Down Sebelum Lockdown

LITERASI - Rabu, 1 April 2020

Konten ini di Produksi Oleh :

Oleh; Kelvin Aldo

Presiden Republik Indonesia Joko Widodo menggumumkan Indonesia dalam keadaan darurat sipil, yang menandakan pembatasan gerak sosial masyarakat dalam melakukan interaksi, baik berkumpul, berserikat, rapat umum, bahkan pertemuan-pertemuan yang sifatnya terbatas sekalipun dilarang, dan artinya memperbolehkan kekuatan-kekuatan bersenjata untuk melakukan pembubaran secara paksa.

Bukan disebabkan oleh keamanan nasional atapun terjadi perang besar yang melibatkan Indonesia, melainkan pandemi yang melibatkan hampir seluruh negara di dunia. Virus ganas menelan korban terinfeksi hingga ratusan ribu dan memakan korban dengan angka tertinggi di abad ini.

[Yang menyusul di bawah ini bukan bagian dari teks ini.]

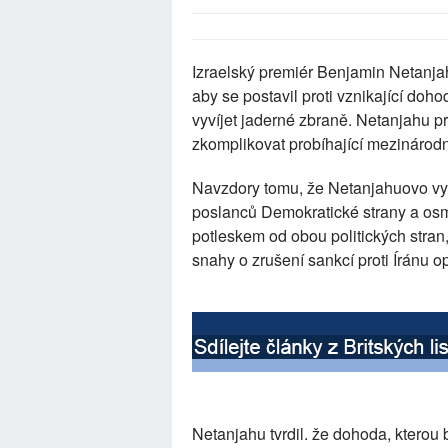
Izraelský premiér Benjamin Netanj
aby se postavil proti vznikající doh
vyvíjet jaderné zbraně. Netanjahu p
zkomplikovat probíhající mezinárod
Navzdory tomu, že Netanjahuovo vys
poslanců Demokratické strany a osm
potleskem od obou politických stran
snahy o zrušení sankcí proti Íránu 
Netanjahu tvrdil. že dohoda, kterou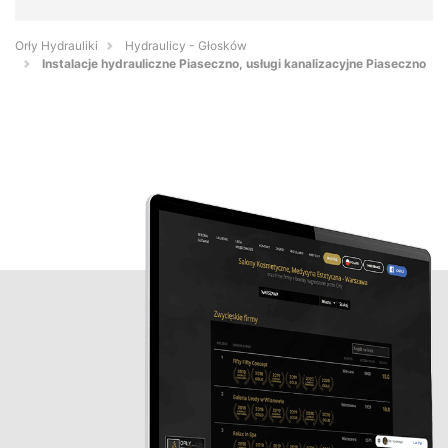
Orły Hydrauliki
Hydraulicy - Głosków
Instalacje hydrauliczne Piaseczno, usługi kanalizacyjne Piaseczno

Tak sedikit teman-teman di kampus, organisasi maupun teman-teman di media sosial bertanya dan berdiskusi apa itu darurat sipil. Sebenarnya penulis sendiri tidak begitu memahami, sehingga memaksa penulis untuk mengulik tentang apa itu darurat sipil.

Darurat sipil sesuai dengan PP Nomor 23 Tahun 1959 pasal 1 angka 1-3 menyebutkan:

1. Keamanan atau ketertiban hukum di seluruh wilayah atau di sebagian wilayah Negara Republik Indonesia terancam oleh pemberontakan, kerusuhan-kerusuhan atau akibat bencana alam, sehingga dikhawatirkan tidak dapat diatasi oleh alat-alat perlengkapan secara biasa;

2. Timbul perang atau bahaya perang atau dikhawatirkan perkosaan wilayah Negara Republik Indonesia dengan cara apapun juga;

3. Hidup negara berada dalam keadaan bahaya atau dari keadaan-keadaan khusus ternyata ada atau dikhawatirkan ada gejala-gejala yang dapat membahayakan hidup negara.

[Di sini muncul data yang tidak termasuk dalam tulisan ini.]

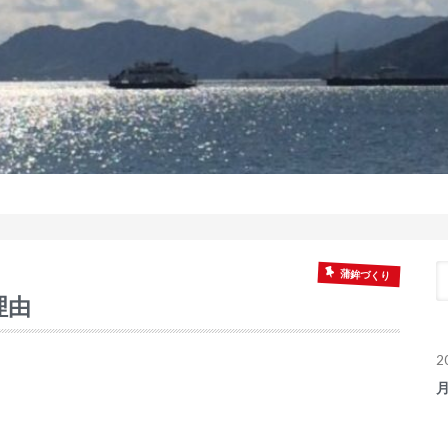
蒲鉾づくり
理由
2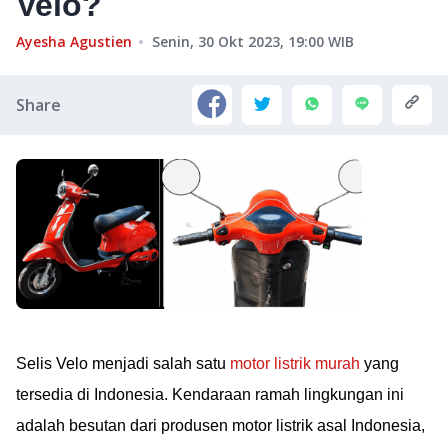
Velo?
Ayesha Agustien
Senin, 30 Okt 2023, 19:00
WIB
Share
Selis Velo menjadi salah satu
motor listrik murah
yang
tersedia di Indonesia. Kendaraan ramah lingkungan ini
adalah besutan dari produsen motor listrik asal Indonesia,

Bisa kita maknai bahwa darurat sipil yang dimaksud adalah ancaman bagi negara.

Hari ini penulis ingin mengatakan bahwa Indonesia bukan darurat sipil melainkan darurat kesehatan, merujuk Undang-Undang Nomor 6 Tahun 2018 yang ditandatangani dan disahkan oleh Presiden Jokowi. Memberi makna dan definisi yakni penyebaran virus atau wabah yang dapat mengancam kesehatan masyarakat maka diberlakukan karantina wilayah, yang kewenangannya ada di pemerintah pusat Lantas kenapa Presiden Jokowi mengumumkan Indonesia darurat sipil?

Penulis tidak ingin mengatakan pemerintah pusat ingin mencoba melepaskan tanggung jawab, karena tak mampu memberi makan dan subsidi bagi rakyat yang hari ini tak bisa mencari rezeki untuk makan anak istri.

Berkaca kepada darurat sipil tadi, ancaman terhadap negara dan pemerintah yang sah tidak dapat menjadi alasan virus Corona dapat menggulingkan pemerintahan yang sah, namun dampak sosial ekonomi justru jauh lebih mengkhawatirkan ketimbang dampak runtuhnya pemerintahan republik ini. Oleh sebab itu penulis sangat berharap kepada pemerintah daerah baik kota, kabupaten maupun provinsi untuk mendesak presiden segera menetapkan karantina wilayah di seluruh penjuru negeri.

Karantina wilayah belum diberlakukan, namun sudah tersiar kabar dari penjuru negeri bahwa sudah banyak karyawan yang dirumahkan dan pasar diliburkan. Indonesia memang belum lockdown (karantina wilayah) namun rakyat sudah terlebih dahulu down.

Ada yang lucu beberapa waktu ini, banyak sekali kalangan yang penulis anggap cerdas dan termasuk kategori orang-orang yang berpikir, namun menangapi issue Corona ini menjadi gagap dan tak sedikit malah menjadi ‘goblok’. Kita semua tahu Undang-Undang Karantina Kesehatan sudah sangat jelas menyebutkan siapa yang punya wewenang untuk melakukan karantina wilayah, namun masih ada juga yang mendesak, bahkan menyalahkan Gubernur Bengkulu tidak berani mengambil langkah untuk menutup akses keluar masuk Bengkulu dan ada pula yang bilang gubernur plentat plentot.

Jika betul menginginkan untuk karantina wilayah, mari kita desak presiden untuk segera memberlakukan karantina wilayah secepatnya bukan darurat sipil. Sudah cukuplah Kita berdebat tentang Corona Virus ini, mari bersama kita cegah penularan dan minimalisir penyebaran.